В Столярном переулке, судя по информации из газеты «Петербургский листок» за 1865 год, находилось шестнадцать домов, в которых размещалось восемнадцать трактиров и распивочных: «Так что желающие насладиться подкрепляющей и увеселяющей влагой… не имеют даже никакой необходимости смотреть на вывески: входи себе в любой дом — везде найдёшь вино»[138]. Направляясь к старухе-процентщице, Родион Романович проходит через Сенную площадь с её «обилием известных заведений». Достоевский был хорошо знаком с этим районом (о котором Салтыков-Щедрин писал как о месте, где «полиция не требует даже внешней благопристойности»[139]), поэтому маршрут своего героя он воспроизвёл весьма скрупулёзно. Именно на Сенной Раскольников замышляет убийство Алёны Ивановны; туда же он приходит, чтобы принародно признать себя убийцей: «Он стал на колени среди площади, поклонился до земли и поцеловал эту грязную землю»[140].

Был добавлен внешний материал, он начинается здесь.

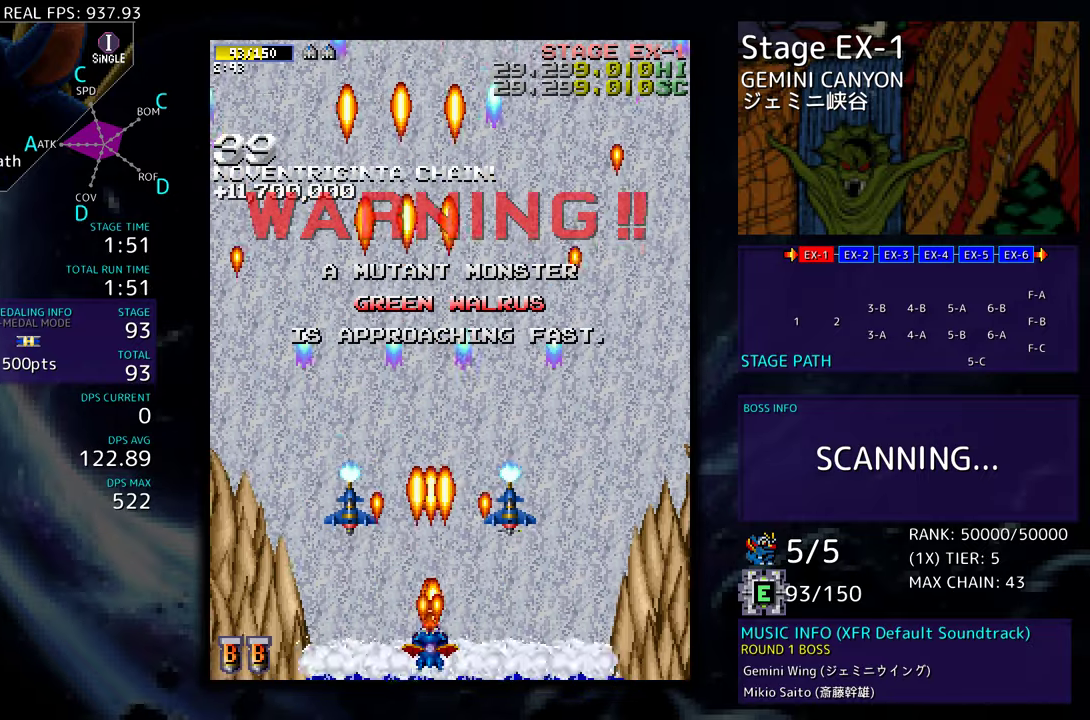
{"buttons": ["DPAD_UP"], "events": [[350, "DPAD_UP", "down"]]}
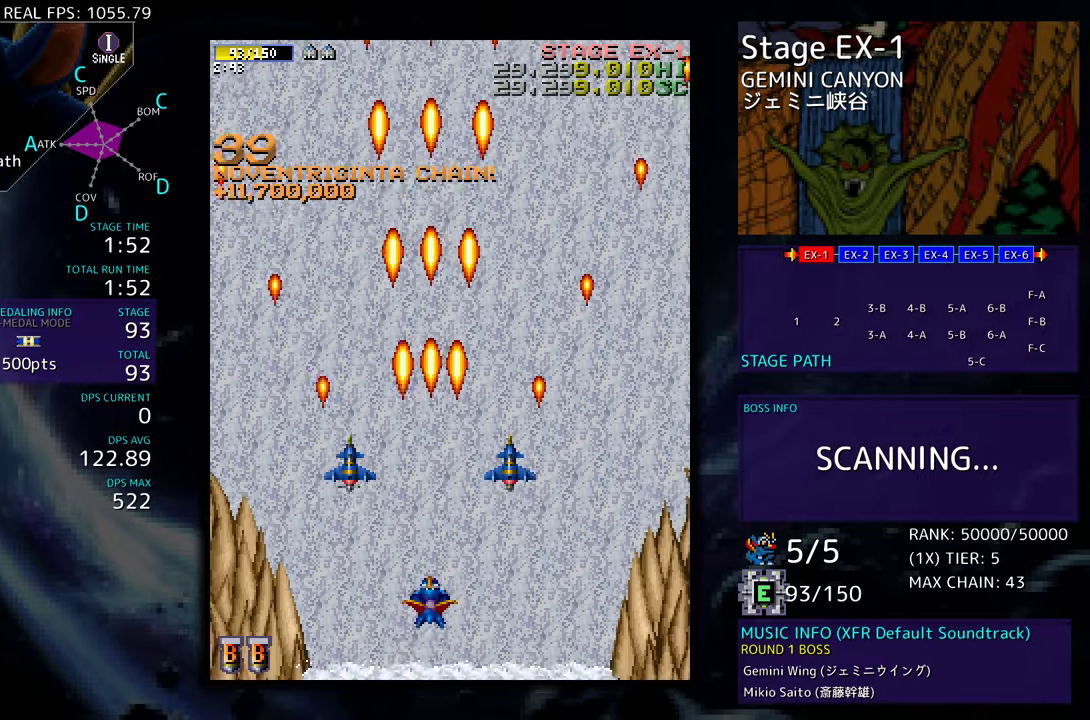
{"buttons": [], "events": [[483, "DPAD_UP", "up"]]}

Покидая свою каморку и возвращаясь в неё, Родион Романович постоянно спускается и поднимается по лестнице — согласно подсчётам исследователей, герой на протяжении романа выполняет это действие 48 раз. Сама же лестница обретает значение отдельного образа — как писал литературовед Л. Даунер, «восхождение и нисхождение Раскольникова являются своего рода психическим ритуалом… Его „путь“ — это буквально путь „вверх“ и „вниз“»[141]. Дмитрий Сергеевич Лихачёв признавался, что при преодолении тех тринадцати ступеней, которые ведут к жилищу героя, человека «охватывает ужас»: «Иллюзия реальности поразительная»[142].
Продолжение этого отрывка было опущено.